Yes, I can see how you might feel if someone is watching your work hours. But it's not a single thing. It's a continuous effort and comes from a relationship you develop with the people you manage.

When I ask people why they are still working at a certain time, they know why I'm asking. The net result has been really positive for my team.

2 comments

As a non-manager I'd like to add it also normalizes healthy work hours to all the employees. I've worked places where one or two devs outpaced everyone else by a fair margin because of the hours they put in. They're usually very skilled developers, but they're also putting in double the hours of anyone else. Management of course always praises their output and calls them "rockstars" or something, while ignoring the fact that they were in the office until 9pm every day this week and have dozens of commits in the past month that occured on Saturdays from Noon to 3AM.

Ignoring my personal feelings of how unhealthy I think this is for them in the long run, I just simply don't want to feel like I'm competing with them. And yeah not all workplaces feel like a competition, but in my experience the places where you constantly hear "I was up until 10 fixing that bug, but I finally solved it." "Nice work, rockstar!" do feel very competitive internally.

Also as someone with lots of anxiety (which I feel is somewhat common among developers) it really helps to hear that taking reasonable hours or a vacation is not only allowed, but encouraged. I worked at a place that switched to "unlimited vacation", but the process for getting it approved was so stressful that the majority of the developers didn't take a vacation that year.

At the same time if they're willing to do 60 hours a week of work (not if it takes them 60 hours to do 40 hours worth of work) they should probably be pointed out positively in the team meeting for putting the effort in, and privately told that it's probably not maintainable in the long term, and if they need to work that much to meet their objectives they have too much work.

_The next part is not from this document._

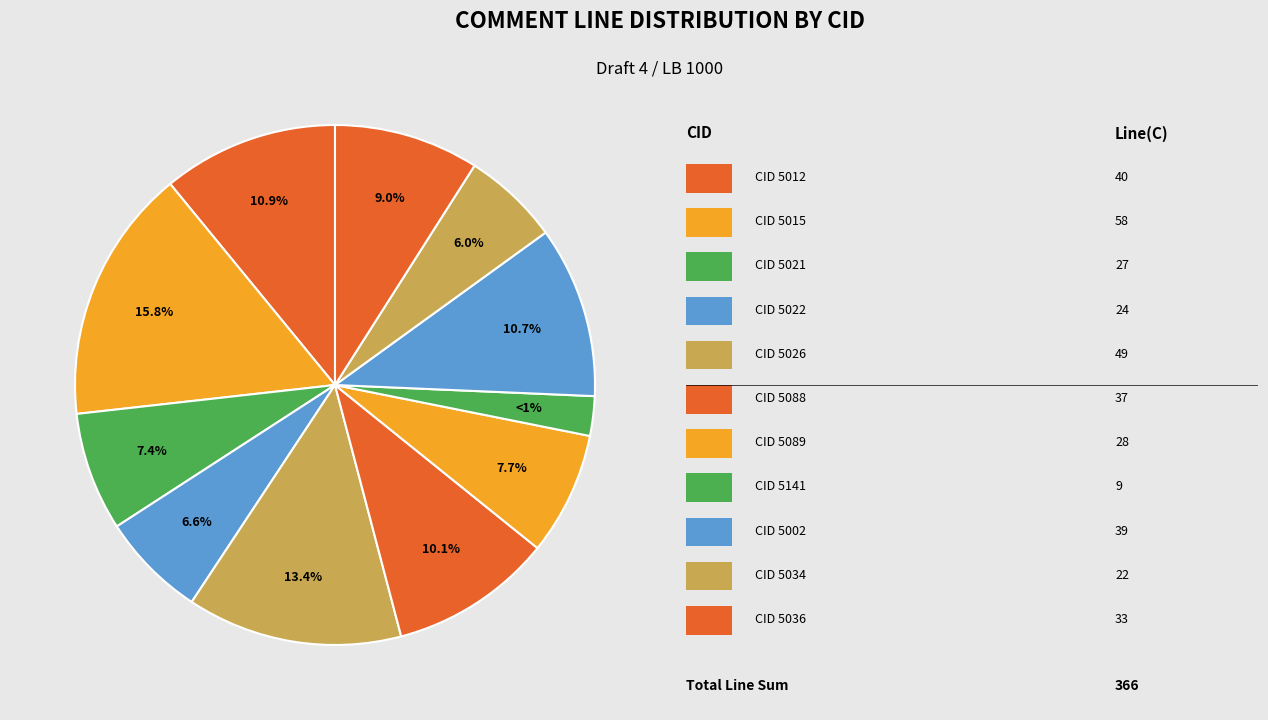

To the nearest percent, what percentage of the pie is 5089?

8%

But I don't see anything wrong with praising more output under the right circumstances. Everything ebbs and flows. As an IC there are times I go 3-4 days without a single commit. And there are times I have commits for 12 days straight because I'm on a roll.

I've been fighting for an "unlimited with minimum" vacation policy for the developers at my current job for a while now. It was fight to get the base increased from 2 weeks to 3, and the system doesn't allow negative PTO balances, which seems kind of draconian to me. But I'd love to see my coworkers taking 4-5 weeks a year.

So glad I live in a country with sane labor laws. We have mandated 4 weeks vacation, most places have 5 weeks. The law actually says that the employee is mandated to take 4 weeks vacation and the employer is mandated to make sure the employee takes their vacation. It's possible to "transfer" vacation days from one year to the next, but most people take their vacation every year. Looking forward to July off.
As someone with a tendency to accidentally work 60 hour weeks sometimes because I genuinely enjoy the work, I think you have to balance any praise with very clear expectations for the rest of the team. Something like "40 hour weeks are meant to be the norm and while heroism is appreciated, it is not sustainable".
Yeah, this reminds me of when I first got out of college: I worked at a small company and I never took vacations. After a couple years of never taking a vacation day, the owner started 'forcing' me to take vacations by paying for hotel and airfare to anywhere I wanted.